The best way to develop those skills and build a professional portfolio is by working for someone else. Graduate students who find the notion of becoming a self-employed writer attractive, beware: Establishing a viable business bears little resemblance to taking on freelance assignments while in school. Going solo directly from academe virtually guarantees going out of business soon after. A good rule of thumb: If you don’t know how to “ask for the order,” handle “scope creep,” and chase aging receivables—and if you don’t know what those things mean—you’re not ready.
Q. What advice would you give graduate students who are considering careers outside academe?
A. Most important, rid yourself of any academic arrogance you may have acquired during graduate school. People with professional degrees, or without advanced degrees of any kind, are not intellectually inferior. They simply have taken different paths and developed other skills.

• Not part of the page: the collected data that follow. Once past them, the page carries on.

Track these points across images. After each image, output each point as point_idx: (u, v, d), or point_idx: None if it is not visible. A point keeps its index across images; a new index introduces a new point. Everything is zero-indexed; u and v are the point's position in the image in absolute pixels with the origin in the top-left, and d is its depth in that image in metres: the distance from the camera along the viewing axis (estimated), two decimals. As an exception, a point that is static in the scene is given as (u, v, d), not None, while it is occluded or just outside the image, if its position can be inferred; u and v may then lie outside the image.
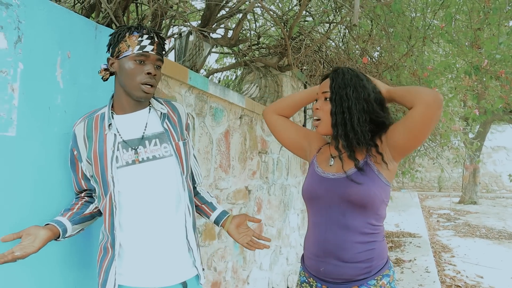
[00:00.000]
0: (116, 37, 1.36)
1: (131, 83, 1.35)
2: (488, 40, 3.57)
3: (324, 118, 1.49)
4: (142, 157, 1.37)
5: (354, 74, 1.46)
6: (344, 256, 1.41)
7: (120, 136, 1.38)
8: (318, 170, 1.54)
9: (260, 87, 4.02)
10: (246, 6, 3.08)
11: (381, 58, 4.99)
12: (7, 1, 1.26)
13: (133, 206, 1.37)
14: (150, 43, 1.35)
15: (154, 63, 1.37)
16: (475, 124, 9.36)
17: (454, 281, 5.19)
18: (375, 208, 1.42)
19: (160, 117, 1.45)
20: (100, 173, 1.36)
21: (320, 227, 1.47)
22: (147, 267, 1.38)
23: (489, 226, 9.41)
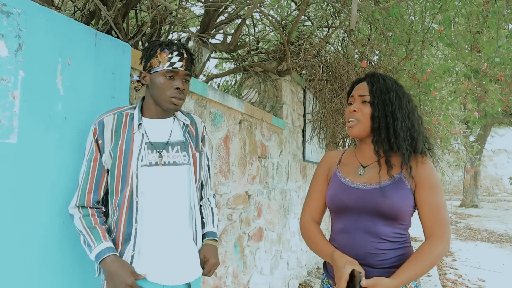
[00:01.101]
0: (148, 53, 1.47)
1: (161, 96, 1.46)
2: (487, 43, 3.59)
3: (362, 120, 1.49)
4: (165, 160, 1.48)
5: (393, 80, 1.51)
6: (374, 262, 1.41)
7: (148, 137, 1.47)
8: (346, 181, 1.52)
9: (259, 92, 4.03)
10: (245, 11, 3.10)
11: (380, 62, 5.01)
12: (8, 10, 1.28)
13: (151, 205, 1.45)
14: (179, 60, 1.45)
15: (182, 78, 1.47)
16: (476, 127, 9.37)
17: (456, 285, 5.18)
18: (404, 219, 1.44)
19: (182, 128, 1.58)
20: (121, 168, 1.43)
21: (349, 234, 1.47)
22: (158, 264, 1.45)
23: (490, 229, 9.39)
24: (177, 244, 1.49)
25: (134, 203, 1.42)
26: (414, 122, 1.47)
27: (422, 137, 1.48)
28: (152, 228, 1.45)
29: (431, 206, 1.42)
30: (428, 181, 1.43)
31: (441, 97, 5.49)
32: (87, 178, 1.43)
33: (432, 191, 1.43)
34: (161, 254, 1.45)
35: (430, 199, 1.42)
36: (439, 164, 7.00)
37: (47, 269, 1.43)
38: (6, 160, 1.28)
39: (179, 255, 1.49)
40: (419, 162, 1.45)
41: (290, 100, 4.40)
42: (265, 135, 3.64)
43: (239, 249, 3.10)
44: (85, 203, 1.43)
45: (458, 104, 6.30)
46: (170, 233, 1.48)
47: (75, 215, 1.42)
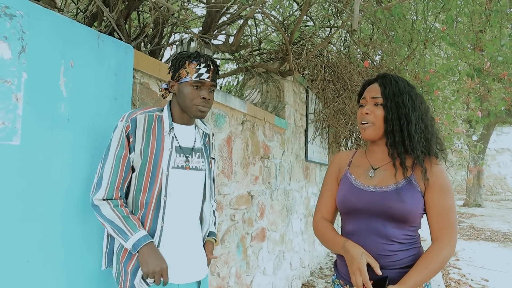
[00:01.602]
0: (177, 63, 1.55)
1: (188, 105, 1.54)
2: (490, 42, 3.58)
3: (376, 123, 1.49)
4: (191, 165, 1.58)
5: (406, 82, 1.50)
6: (385, 263, 1.41)
7: (178, 141, 1.55)
8: (357, 183, 1.52)
9: (261, 93, 4.03)
10: (247, 12, 3.10)
11: (382, 61, 5.00)
12: (11, 12, 1.28)
13: (175, 205, 1.53)
14: (206, 71, 1.53)
15: (209, 88, 1.56)
16: (479, 127, 9.34)
17: (459, 284, 5.16)
18: (414, 221, 1.44)
19: (202, 136, 1.69)
20: (152, 167, 1.49)
21: (359, 236, 1.47)
22: (176, 264, 1.51)
23: (494, 229, 9.36)
24: (191, 244, 1.59)
25: (161, 202, 1.49)
26: (428, 124, 1.46)
27: (435, 139, 1.47)
28: (174, 228, 1.53)
29: (440, 209, 1.42)
30: (439, 184, 1.43)
31: (444, 96, 5.48)
32: (116, 174, 1.46)
33: (442, 194, 1.42)
34: (179, 254, 1.53)
35: (440, 201, 1.42)
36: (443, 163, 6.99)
37: (51, 269, 1.44)
38: (9, 161, 1.29)
39: (193, 254, 1.59)
40: (433, 164, 1.45)
41: (293, 100, 4.40)
42: (267, 135, 3.64)
43: (242, 250, 3.10)
44: (113, 197, 1.47)
45: (461, 104, 6.28)
46: (188, 233, 1.58)
47: (103, 206, 1.44)
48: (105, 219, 1.43)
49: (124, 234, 1.41)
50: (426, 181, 1.43)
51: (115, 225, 1.42)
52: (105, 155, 1.48)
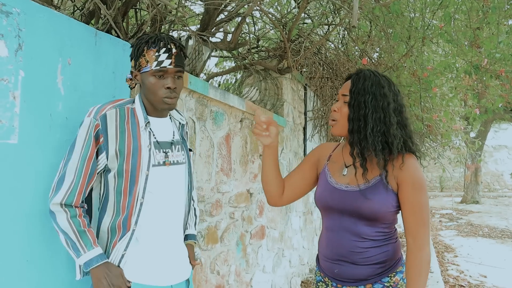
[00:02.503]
0: (136, 52, 1.41)
1: (153, 97, 1.41)
2: (488, 39, 3.58)
3: (340, 121, 1.48)
4: (171, 159, 1.47)
5: (376, 81, 1.44)
6: (357, 259, 1.45)
7: (155, 136, 1.44)
8: (331, 181, 1.54)
9: (260, 90, 4.02)
10: (245, 9, 3.09)
11: (380, 59, 5.00)
12: (7, 9, 1.27)
13: (156, 206, 1.43)
14: (167, 57, 1.37)
15: (174, 75, 1.41)
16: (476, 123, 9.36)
17: (458, 281, 5.18)
18: (385, 219, 1.45)
19: (179, 128, 1.57)
20: (130, 168, 1.37)
21: (333, 232, 1.50)
22: (162, 265, 1.44)
23: (491, 225, 9.39)
24: (177, 243, 1.52)
25: (138, 204, 1.38)
26: (391, 127, 1.41)
27: (398, 141, 1.42)
28: (152, 228, 1.43)
29: (413, 206, 1.42)
30: (411, 181, 1.42)
31: (441, 93, 5.48)
32: (79, 177, 1.33)
33: (414, 191, 1.42)
34: (168, 255, 1.46)
35: (412, 198, 1.42)
36: (440, 160, 7.00)
37: (50, 268, 1.43)
38: (7, 160, 1.28)
39: (180, 253, 1.53)
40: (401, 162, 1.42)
41: (291, 98, 4.39)
42: (266, 133, 3.63)
43: (242, 248, 3.10)
44: (73, 203, 1.32)
45: (459, 101, 6.29)
46: (172, 232, 1.49)
47: (59, 215, 1.31)
48: (59, 229, 1.31)
49: (77, 249, 1.30)
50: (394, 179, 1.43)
51: (69, 238, 1.30)
52: (69, 153, 1.34)
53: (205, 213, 2.55)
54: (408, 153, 1.46)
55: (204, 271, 2.52)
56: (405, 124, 1.47)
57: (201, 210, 2.51)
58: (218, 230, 2.72)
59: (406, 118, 1.49)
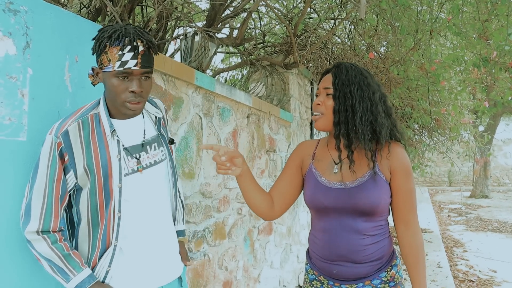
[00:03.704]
0: (97, 47, 1.24)
1: (116, 100, 1.26)
2: (497, 31, 3.53)
3: (326, 114, 1.47)
4: (145, 163, 1.35)
5: (358, 71, 1.45)
6: (357, 258, 1.44)
7: (123, 143, 1.31)
8: (323, 180, 1.50)
9: (266, 86, 4.01)
10: (250, 5, 3.08)
11: (387, 52, 4.96)
12: (15, 8, 1.28)
13: (136, 213, 1.35)
14: (132, 57, 1.21)
15: (140, 76, 1.25)
16: (485, 117, 9.26)
17: (467, 276, 5.15)
18: (382, 211, 1.46)
19: (155, 122, 1.45)
20: (103, 183, 1.27)
21: (330, 232, 1.47)
22: (150, 269, 1.40)
23: (501, 220, 9.32)
24: (163, 244, 1.44)
25: (116, 219, 1.29)
26: (378, 115, 1.41)
27: (386, 130, 1.42)
28: (136, 236, 1.35)
29: (405, 192, 1.45)
30: (403, 169, 1.44)
31: (450, 87, 5.44)
32: (51, 201, 1.22)
33: (407, 178, 1.45)
34: (149, 259, 1.38)
35: (405, 185, 1.44)
36: (449, 154, 6.95)
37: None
38: (16, 157, 1.29)
39: (169, 253, 1.46)
40: (387, 152, 1.44)
41: (298, 93, 4.38)
42: (273, 128, 3.63)
43: (249, 243, 3.11)
44: (50, 228, 1.22)
45: (468, 94, 6.23)
46: (156, 235, 1.41)
47: (37, 242, 1.21)
48: (41, 257, 1.22)
49: (65, 274, 1.21)
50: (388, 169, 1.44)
51: (54, 264, 1.21)
52: (33, 176, 1.22)
53: (212, 209, 2.56)
54: (394, 141, 1.47)
55: (212, 266, 2.53)
56: (390, 113, 1.48)
57: (209, 206, 2.52)
58: (225, 226, 2.73)
59: (390, 107, 1.49)
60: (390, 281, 1.46)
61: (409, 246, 1.46)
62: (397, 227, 1.48)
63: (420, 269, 1.44)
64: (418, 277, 1.44)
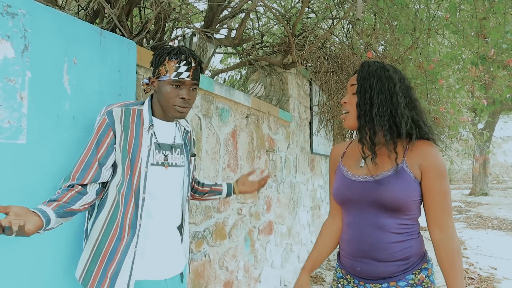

They are often very, very smart, so learn from them. My own mentor was a CPA/M.B.A.
At the same time, be confident of your ability to make the transition. As a Ph.D., you know how to gather, evaluate, and synthesize information. You can see the larger implications of individual ideas or decisions, and place those ideas in context. You know how to write and teach. Such skills are incredibly valuable and increasingly rare.
If you want to make the big break from academe, start by defining your essential skills and interests. In my case, that was writing and working in a creative, highly visual field. Do some research on industries that need what you have to offer and then network relentlessly.
How? Start by telling family and friends that you’re thinking of making a transition out of academe. Do they know anyone in the corporate or nonprofit world—or on the administrative side of higher education—who uses skills like the ones you’ve acquired? Can they refer you to that person for an informational interview?
Don’t overlook people within your own university, starting with research librarians, who may be able to point you to specialized government or industry databases. Remember that many university administrators are Ph.D.'s or A.B.D.'s—seek them out.
Then look for people, inside and outside of academe, who have jobs related in some way to your discipline. For example, market research could be a good option for a psychologist, sociologist, or anthropologist. Set up an informational interview with the professionals in the institutional research office at your university. Find out what they do and ask for referrals (for information, not employment) to outside market-research companies they hire to carry out projects.
If you’re in languages and literatures, you could explore educational travel or cultural tourism. Meet with your study-abroad office; ask the staff members about their work and also for referrals to tour organizations with which they may have partnerships.
If you’re drawn to my field, introduce yourself to the communications office. Again, ask the staff members about the office’s scope of services and for referrals to writers, designers, and other creative professionals they work with.
A simple way to get some experience is to inquire about taking on freelance work for the alumni magazine, which is often looking for freelancers to write articles. Consider pitching a story of your own if you’ve had an unusual experience in research or fieldwork. That kind of writing pays little, but it’s a good way to meet professionals and to generate samples for your portfolio.
Finally, keep in mind: Most people want to be helpful, especially if you are genuinely enthusiastic about exploring a new field. Be gracious, and thank those who take the time to guide you. Leave room for serendipity, and free yourself to take risks. And keep learning: A Ph.D. is only the beginning.